XIVe s. Furent maintes dames parées, Pas ne sembloient empruntées, Chastelain de Couci, V. 906. Le dit Jehan emprinta de la Maison-Dieu de Bourges huit liz granz, Bibl. des Chartes, 4e série, t. II, p. 68.

XVe s. Quel couleur [du drap] vous semble plus belle ? … Tel que vous le pourrez avoir ; Qui emprunte n'y choysist mye, Patelin. Furent empruntez cinquante mille ducats d'un marchand de Milan, Commines, VII, 4.
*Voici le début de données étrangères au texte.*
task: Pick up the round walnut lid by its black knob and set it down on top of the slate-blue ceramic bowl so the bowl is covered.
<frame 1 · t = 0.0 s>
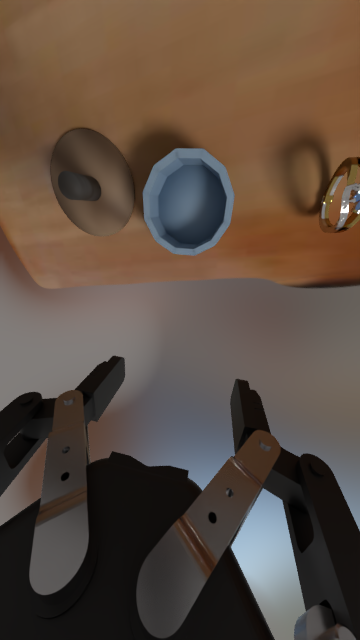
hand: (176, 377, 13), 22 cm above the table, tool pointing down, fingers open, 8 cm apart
ring: (324, 199, 24), on the table
bowl: (191, 208, 27), on the table
lid: (94, 189, 29), on the table
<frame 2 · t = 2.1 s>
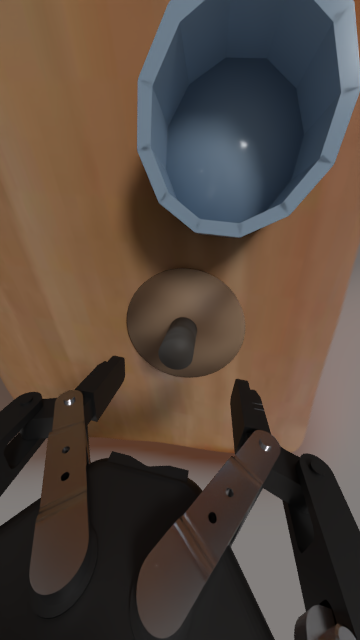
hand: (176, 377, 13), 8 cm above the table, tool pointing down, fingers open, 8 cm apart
bowl: (228, 158, 15), on the table
lid: (184, 326, 21), on the table
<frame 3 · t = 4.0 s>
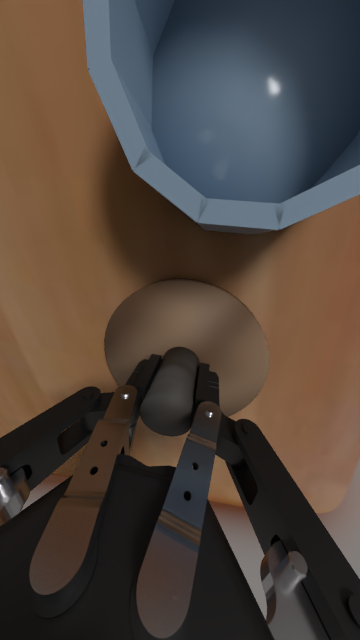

XVIe s. Ce sont advantages empruntez, non pas nostres, Montaigne, I, 242.

ÉTYMOLOGIE

Berry, emprêter, empreuter ; wallon, epronter ; ital. improntare. Diez, trouvant le valaque imprumút, emprunt, imprumutá, emprunter, qui paraît venir du latin promutuum, un prêt, regarde le mot français comme ayant même origine. Mais im-promútuum, avec l'accent sur aurait donné sans doute comme dans le valaque impromut et non emprunt ; du moins c'est là une grave difficulté. Scheler essaye de la lever en recourant non au substantif, mais au verbe : verbe fictif impromutuare, d'où impromptuare, impromptare. Ce qui gêne un peu, ajoute-t-il, c'est la voyelle u pour le latin o. Cette difficulté de l'u pour l'o subsiste dans l'ancienne étymologie im-promptare, qui en a une autre, c'est que impromptare, qui vient par promptus, de promere, produire, fournir, devrait signifier prêter et non emprunter. Remarquons toutefois que, à côté d'emprunter, se trouve le Berry emprêter et l'ancien français emprest (voy. EMPRUNT, à l'historique) ; ceux-là viennent certainement de en, et præstare. On notera les formes citées à l'historique, empruter, emprinter, qui, réunies au Berry empreuter, semblent indiquer une incertitude entre ces formes. Il faut donc admettre que impræstare, qui, naturellement, signifierait prêter, a pris le sens d'emprunter. Impromptare, de son côté, a reçu dans l'italien inprontar la double acception, celle de prêter qui est directe, et celle d'emprunter qui est inverse. De cette discussion on peut conjecturer qu'une confusion s'est faite entre impromutuare et impromtare ; que l'u de promutuum s'est fait sentir dans emprunt ; que promptare se retrouve dans le wallon epronter et l'italien improntar, et præstare, dans l'ancien français emprest et le Berry emprêter.